Jusqu'ici, j'avais publié, aux Éditions de la Différence, deux romans, Toi, Cécile Kovalsky, en 2005, et, Le Frère du pendu, en 2011. Tous deux s'arrimaient à l'histoire de ma famille. Leurs personnages n'étaient pas étrangers à ceux, encore vivants, que je connaissais ou à ceux, disparus mais qui, ayant fait souche dans la mémoire du clan, m'avaient été «présentés» à ces moments d'effervescence où j'entamais la construction de la légende familiale.
Mes deux romans dégagent donc un léger parfum de saga.
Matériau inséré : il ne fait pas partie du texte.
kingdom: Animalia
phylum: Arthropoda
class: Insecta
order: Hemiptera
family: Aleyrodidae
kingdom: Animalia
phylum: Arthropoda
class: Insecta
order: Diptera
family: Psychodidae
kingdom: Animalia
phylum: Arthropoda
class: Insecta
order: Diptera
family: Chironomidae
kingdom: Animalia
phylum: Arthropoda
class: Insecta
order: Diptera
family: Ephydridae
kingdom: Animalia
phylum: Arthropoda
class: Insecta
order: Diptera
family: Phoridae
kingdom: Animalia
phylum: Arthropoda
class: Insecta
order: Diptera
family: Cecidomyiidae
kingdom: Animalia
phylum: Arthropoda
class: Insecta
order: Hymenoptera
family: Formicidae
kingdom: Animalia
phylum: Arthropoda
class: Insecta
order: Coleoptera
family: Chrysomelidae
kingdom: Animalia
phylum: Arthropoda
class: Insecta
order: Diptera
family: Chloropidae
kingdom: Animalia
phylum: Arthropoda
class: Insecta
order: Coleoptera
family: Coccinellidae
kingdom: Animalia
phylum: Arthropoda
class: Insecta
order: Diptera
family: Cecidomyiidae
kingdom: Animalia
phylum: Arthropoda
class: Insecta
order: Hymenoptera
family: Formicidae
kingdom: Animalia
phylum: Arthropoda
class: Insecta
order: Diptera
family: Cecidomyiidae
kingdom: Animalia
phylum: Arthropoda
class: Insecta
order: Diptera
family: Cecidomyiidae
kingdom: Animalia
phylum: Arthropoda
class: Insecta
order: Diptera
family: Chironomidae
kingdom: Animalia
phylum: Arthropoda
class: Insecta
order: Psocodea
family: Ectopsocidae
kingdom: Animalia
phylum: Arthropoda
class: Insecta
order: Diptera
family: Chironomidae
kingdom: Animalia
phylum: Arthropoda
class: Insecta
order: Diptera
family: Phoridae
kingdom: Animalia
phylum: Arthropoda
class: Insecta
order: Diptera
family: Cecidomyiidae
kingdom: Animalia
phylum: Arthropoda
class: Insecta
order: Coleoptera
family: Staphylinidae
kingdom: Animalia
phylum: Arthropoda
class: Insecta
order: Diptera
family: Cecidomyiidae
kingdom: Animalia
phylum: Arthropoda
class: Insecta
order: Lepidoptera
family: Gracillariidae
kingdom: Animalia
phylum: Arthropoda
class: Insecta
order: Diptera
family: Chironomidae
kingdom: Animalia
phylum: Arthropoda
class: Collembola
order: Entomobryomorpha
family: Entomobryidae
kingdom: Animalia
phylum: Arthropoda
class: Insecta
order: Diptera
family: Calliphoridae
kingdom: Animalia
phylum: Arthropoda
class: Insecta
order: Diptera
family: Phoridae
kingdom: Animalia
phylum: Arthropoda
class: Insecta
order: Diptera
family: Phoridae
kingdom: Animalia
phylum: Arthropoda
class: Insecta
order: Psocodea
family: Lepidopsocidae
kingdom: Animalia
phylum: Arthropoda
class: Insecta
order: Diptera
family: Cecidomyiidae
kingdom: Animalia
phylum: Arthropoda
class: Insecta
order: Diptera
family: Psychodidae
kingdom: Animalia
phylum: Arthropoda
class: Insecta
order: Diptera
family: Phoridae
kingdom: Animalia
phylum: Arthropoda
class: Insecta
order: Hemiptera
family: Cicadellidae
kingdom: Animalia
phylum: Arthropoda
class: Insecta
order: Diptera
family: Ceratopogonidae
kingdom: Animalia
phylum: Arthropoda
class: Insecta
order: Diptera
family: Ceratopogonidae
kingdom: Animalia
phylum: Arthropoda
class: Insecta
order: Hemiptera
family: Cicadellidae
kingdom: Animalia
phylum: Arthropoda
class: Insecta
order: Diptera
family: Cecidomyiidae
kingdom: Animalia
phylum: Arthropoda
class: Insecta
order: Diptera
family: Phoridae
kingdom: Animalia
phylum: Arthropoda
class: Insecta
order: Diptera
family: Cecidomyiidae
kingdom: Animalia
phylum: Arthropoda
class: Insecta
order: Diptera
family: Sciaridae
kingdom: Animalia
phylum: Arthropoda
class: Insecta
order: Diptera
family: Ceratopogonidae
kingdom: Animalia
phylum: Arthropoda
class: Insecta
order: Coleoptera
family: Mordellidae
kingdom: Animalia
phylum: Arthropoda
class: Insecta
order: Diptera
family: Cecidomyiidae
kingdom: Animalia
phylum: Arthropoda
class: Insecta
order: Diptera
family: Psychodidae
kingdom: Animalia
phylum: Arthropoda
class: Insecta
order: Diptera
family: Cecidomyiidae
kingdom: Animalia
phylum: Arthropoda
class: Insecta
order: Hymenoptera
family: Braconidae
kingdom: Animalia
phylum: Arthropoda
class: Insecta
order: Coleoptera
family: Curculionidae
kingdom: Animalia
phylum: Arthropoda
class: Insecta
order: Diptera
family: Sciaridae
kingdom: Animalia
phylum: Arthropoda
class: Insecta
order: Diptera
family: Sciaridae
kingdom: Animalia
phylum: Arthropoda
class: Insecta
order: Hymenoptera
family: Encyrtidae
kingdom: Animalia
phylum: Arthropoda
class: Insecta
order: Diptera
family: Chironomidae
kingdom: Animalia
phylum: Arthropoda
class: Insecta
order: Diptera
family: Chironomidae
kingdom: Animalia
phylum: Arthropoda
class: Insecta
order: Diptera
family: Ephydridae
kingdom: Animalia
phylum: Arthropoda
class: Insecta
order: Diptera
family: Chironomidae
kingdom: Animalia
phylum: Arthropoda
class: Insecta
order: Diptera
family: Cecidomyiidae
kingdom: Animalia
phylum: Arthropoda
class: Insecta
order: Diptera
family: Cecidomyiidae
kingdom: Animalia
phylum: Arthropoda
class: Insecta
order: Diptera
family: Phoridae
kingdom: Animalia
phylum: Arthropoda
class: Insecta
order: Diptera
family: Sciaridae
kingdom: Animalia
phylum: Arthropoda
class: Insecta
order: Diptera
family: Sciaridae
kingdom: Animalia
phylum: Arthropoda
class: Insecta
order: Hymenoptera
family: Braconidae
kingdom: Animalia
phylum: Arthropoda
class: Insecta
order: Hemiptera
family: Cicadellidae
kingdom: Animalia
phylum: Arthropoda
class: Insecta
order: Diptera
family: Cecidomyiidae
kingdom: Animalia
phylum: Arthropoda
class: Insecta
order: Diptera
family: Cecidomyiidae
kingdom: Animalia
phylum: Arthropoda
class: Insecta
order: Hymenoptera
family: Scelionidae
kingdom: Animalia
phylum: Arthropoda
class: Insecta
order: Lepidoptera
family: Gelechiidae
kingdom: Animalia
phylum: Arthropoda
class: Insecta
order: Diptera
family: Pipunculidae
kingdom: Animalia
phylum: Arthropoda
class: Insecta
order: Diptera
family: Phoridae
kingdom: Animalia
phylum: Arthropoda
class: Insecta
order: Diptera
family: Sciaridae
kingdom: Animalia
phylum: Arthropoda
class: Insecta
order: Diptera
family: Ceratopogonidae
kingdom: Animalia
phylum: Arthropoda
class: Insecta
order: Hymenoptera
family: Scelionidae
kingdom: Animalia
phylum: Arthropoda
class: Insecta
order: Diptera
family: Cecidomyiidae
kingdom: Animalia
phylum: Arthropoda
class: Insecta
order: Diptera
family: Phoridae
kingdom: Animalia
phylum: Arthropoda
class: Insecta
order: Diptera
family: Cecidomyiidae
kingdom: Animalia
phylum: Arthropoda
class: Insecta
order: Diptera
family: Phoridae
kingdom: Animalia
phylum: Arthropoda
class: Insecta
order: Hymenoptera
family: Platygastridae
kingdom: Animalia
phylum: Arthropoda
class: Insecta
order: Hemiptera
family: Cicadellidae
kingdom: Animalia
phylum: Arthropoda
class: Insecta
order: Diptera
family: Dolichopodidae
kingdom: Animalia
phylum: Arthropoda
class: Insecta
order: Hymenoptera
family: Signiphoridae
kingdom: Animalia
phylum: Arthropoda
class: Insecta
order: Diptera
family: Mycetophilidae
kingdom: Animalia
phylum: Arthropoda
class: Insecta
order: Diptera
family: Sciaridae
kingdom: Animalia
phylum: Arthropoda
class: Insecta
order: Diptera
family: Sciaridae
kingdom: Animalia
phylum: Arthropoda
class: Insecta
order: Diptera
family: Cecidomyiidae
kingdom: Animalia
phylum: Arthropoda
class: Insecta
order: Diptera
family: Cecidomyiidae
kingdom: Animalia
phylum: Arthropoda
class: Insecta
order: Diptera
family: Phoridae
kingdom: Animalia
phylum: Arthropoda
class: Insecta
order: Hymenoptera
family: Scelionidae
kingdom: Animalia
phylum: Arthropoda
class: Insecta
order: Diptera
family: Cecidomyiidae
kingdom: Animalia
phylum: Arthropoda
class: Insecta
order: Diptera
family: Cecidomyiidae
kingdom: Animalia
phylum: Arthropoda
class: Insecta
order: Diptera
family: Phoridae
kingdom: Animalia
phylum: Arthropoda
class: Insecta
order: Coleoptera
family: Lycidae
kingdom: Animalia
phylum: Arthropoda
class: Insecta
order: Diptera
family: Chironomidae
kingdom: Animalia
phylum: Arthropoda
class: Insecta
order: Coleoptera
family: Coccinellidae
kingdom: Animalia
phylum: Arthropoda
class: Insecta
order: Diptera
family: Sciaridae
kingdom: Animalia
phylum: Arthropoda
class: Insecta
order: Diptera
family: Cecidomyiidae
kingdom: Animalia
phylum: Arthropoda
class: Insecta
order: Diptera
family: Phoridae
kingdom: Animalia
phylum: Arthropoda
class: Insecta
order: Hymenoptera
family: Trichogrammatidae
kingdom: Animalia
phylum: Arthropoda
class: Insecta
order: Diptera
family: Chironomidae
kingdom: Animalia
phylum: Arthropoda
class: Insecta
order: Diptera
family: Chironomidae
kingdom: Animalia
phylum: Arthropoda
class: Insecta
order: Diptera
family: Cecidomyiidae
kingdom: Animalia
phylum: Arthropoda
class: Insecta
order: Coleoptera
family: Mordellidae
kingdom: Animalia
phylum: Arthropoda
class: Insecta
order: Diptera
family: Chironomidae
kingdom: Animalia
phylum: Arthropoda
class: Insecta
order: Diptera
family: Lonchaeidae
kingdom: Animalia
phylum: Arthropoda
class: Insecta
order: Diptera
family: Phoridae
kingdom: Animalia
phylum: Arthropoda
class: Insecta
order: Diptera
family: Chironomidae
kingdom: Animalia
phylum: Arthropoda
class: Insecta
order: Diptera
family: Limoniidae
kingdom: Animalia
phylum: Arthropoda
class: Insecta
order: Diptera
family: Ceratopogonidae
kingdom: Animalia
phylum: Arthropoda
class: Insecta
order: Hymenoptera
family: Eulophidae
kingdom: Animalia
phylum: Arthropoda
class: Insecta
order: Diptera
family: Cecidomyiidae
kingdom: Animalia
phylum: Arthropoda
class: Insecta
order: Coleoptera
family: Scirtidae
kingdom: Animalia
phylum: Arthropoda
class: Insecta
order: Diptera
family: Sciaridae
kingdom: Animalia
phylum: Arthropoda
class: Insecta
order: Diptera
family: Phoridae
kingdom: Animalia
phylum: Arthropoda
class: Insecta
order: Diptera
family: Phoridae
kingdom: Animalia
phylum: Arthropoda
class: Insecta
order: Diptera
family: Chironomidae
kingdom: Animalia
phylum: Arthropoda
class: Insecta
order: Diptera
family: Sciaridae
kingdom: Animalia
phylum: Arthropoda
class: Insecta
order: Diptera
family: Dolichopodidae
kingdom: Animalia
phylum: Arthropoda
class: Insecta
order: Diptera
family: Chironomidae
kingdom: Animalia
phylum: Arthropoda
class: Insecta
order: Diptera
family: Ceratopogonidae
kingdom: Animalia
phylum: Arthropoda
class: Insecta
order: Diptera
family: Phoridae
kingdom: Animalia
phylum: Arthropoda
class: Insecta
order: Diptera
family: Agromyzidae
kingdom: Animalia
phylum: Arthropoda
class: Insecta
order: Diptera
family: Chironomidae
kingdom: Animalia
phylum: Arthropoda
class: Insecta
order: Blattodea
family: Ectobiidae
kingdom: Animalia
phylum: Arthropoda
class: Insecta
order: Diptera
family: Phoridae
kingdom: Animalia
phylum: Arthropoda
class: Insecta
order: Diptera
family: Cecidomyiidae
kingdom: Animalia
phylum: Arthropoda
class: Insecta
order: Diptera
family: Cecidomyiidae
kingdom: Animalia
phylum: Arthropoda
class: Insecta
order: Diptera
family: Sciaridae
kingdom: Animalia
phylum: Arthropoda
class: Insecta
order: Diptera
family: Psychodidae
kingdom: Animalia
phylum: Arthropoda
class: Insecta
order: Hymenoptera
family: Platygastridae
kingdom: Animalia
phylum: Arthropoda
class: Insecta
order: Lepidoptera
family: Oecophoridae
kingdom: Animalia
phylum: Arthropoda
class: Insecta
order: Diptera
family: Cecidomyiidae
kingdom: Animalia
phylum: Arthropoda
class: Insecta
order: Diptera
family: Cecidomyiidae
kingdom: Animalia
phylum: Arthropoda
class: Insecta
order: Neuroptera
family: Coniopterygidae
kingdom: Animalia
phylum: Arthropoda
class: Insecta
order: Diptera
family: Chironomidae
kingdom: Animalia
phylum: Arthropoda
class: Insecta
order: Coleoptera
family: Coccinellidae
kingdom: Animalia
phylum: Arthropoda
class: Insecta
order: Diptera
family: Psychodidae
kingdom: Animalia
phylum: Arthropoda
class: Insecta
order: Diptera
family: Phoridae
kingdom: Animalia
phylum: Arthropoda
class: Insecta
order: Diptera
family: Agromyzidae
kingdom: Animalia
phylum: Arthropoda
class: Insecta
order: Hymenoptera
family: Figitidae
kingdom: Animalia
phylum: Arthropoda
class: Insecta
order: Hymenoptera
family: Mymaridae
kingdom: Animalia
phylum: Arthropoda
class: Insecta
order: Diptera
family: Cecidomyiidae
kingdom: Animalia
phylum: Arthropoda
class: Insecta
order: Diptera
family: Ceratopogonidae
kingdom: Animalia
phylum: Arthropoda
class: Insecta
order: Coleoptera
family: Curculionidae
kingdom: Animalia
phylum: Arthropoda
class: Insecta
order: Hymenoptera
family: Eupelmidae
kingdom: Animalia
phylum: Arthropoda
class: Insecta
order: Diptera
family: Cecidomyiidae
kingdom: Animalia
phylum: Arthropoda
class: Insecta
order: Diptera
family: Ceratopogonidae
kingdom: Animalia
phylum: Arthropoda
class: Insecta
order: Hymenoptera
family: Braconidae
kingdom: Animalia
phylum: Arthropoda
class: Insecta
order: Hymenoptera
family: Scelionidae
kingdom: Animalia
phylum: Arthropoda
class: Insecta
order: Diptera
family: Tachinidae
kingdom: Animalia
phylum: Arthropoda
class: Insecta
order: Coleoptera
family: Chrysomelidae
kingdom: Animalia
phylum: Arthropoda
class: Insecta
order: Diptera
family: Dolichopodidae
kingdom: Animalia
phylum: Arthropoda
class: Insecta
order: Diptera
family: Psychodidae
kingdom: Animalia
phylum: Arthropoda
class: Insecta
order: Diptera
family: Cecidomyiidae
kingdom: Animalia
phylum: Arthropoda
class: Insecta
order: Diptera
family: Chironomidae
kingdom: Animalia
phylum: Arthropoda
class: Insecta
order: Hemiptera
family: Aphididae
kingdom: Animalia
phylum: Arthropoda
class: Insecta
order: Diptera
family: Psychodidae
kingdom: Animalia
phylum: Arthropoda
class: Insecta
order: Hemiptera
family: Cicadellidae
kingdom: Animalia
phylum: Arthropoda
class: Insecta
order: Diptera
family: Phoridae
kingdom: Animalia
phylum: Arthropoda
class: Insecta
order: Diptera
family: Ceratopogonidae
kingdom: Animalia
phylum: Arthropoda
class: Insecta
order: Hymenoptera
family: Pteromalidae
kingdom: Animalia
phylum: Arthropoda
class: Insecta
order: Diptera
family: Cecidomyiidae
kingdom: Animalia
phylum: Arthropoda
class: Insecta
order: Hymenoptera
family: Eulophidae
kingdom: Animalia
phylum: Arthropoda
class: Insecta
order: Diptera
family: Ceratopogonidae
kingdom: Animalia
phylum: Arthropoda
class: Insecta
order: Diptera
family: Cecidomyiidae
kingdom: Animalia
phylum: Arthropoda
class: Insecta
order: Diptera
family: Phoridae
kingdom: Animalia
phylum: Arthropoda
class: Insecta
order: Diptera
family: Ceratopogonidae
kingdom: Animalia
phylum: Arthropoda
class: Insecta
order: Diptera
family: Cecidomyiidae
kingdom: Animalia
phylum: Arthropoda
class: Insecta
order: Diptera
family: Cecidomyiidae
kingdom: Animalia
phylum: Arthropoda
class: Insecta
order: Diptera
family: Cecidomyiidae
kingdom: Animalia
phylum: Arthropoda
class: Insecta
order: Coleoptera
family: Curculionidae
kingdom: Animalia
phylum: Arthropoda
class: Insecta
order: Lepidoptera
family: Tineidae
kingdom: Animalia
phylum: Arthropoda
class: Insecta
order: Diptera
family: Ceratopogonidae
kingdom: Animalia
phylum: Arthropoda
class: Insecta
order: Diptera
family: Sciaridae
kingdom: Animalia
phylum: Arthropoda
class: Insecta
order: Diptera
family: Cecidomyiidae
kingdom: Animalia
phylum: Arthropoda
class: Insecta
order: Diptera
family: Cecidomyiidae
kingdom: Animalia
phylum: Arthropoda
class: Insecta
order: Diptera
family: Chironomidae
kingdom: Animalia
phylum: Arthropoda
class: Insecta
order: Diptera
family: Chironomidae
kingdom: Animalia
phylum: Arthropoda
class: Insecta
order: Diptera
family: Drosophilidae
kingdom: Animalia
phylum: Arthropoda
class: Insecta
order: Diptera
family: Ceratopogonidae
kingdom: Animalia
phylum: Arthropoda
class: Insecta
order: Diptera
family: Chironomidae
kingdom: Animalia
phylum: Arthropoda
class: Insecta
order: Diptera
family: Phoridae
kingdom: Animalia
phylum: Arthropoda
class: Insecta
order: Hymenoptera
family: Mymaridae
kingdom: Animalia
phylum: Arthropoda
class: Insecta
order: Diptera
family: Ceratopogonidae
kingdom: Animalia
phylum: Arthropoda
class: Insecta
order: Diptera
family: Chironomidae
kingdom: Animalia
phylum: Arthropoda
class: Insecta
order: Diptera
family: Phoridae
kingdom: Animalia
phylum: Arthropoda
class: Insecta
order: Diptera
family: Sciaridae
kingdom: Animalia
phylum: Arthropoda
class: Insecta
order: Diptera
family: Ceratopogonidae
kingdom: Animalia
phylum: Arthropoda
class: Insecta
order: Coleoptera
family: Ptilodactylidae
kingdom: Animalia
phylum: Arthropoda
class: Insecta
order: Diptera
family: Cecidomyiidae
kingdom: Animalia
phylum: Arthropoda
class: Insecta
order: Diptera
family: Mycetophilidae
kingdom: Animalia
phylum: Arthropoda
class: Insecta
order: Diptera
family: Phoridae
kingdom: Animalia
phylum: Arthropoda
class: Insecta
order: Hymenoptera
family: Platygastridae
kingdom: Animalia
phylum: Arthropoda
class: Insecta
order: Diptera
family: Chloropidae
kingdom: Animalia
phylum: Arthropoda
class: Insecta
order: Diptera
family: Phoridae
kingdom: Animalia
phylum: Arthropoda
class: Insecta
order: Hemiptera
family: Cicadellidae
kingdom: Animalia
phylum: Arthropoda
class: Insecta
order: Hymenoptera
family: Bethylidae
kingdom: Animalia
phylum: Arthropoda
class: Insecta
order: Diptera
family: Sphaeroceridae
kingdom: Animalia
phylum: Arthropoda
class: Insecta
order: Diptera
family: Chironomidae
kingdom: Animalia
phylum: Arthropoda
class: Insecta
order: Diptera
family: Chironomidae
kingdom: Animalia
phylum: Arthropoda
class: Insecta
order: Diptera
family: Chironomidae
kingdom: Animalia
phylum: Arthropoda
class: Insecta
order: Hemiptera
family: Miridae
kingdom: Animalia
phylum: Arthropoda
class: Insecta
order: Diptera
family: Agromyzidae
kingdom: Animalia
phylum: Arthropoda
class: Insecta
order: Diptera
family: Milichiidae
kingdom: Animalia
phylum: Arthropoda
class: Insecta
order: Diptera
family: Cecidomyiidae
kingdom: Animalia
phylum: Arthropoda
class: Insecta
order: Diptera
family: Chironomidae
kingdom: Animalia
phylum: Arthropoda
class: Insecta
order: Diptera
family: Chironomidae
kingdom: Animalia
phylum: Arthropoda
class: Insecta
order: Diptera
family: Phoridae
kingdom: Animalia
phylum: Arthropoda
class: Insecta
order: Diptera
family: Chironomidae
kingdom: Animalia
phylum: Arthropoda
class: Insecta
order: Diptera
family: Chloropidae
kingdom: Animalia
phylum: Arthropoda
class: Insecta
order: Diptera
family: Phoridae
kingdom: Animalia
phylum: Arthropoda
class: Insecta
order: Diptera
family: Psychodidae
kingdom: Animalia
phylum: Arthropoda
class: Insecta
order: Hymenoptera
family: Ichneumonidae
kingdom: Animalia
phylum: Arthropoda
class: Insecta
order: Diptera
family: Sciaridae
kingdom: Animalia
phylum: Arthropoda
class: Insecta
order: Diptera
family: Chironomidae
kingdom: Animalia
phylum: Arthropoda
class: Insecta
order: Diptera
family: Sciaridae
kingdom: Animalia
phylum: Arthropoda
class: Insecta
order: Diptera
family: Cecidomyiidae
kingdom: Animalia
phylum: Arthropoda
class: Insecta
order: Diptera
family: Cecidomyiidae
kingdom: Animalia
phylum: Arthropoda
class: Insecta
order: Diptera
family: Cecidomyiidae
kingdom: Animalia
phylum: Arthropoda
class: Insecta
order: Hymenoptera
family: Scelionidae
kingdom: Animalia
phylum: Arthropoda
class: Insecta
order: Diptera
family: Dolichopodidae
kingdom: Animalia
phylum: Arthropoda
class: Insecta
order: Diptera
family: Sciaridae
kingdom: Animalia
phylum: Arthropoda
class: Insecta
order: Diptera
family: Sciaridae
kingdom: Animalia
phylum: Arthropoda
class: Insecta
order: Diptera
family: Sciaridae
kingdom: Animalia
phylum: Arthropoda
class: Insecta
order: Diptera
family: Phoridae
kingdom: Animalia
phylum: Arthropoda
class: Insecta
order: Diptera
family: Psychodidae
Pourquoi pas, d'ailleurs, un troisième opus ? Le rêve d'une trilogie…
Entretemps, j'ai été happée par un projet professionnel qui m'a passionnée. Depuis trente ans, je travaille à la RTBF (Radio Télévision de la Communauté française de Belgique) comme réalisatrice de documentaires.
Il y a trois ans, on m'a demandé de réfléchir à la manière dont la télévision de service public pourrait produire une série d'émissions pour la commémoration du centenaire de la guerre 14-18. Il m'a paru évident (comme à ceux qui allaient faire partie de l'aventure…) que nous devions centrer notre travail sur ce que fut la première guerre mondiale en Belgique. Pas par vocation « régionaliste ». Mais parce que la Belgique a été un des cœurs sanglants du conflit et que s'y sont déroulés des événements uniques, des « premières » qui ont fait de notre pays le terreau des horreurs et grandeurs du XXe siècle. Un fait qu'on a tendance à oublier. Ce que démontre, d'ailleurs, le dossier de 52 pages sur la Grande Guerre paru dans le Nouvel Observateur du 19 décembre. Pas un mot sur la Belgique (sauf une citation dans une chronologie des événements où l'invasion de la Belgique est datée du 3 août 1914 alors qu'elle s'est produite le 4) !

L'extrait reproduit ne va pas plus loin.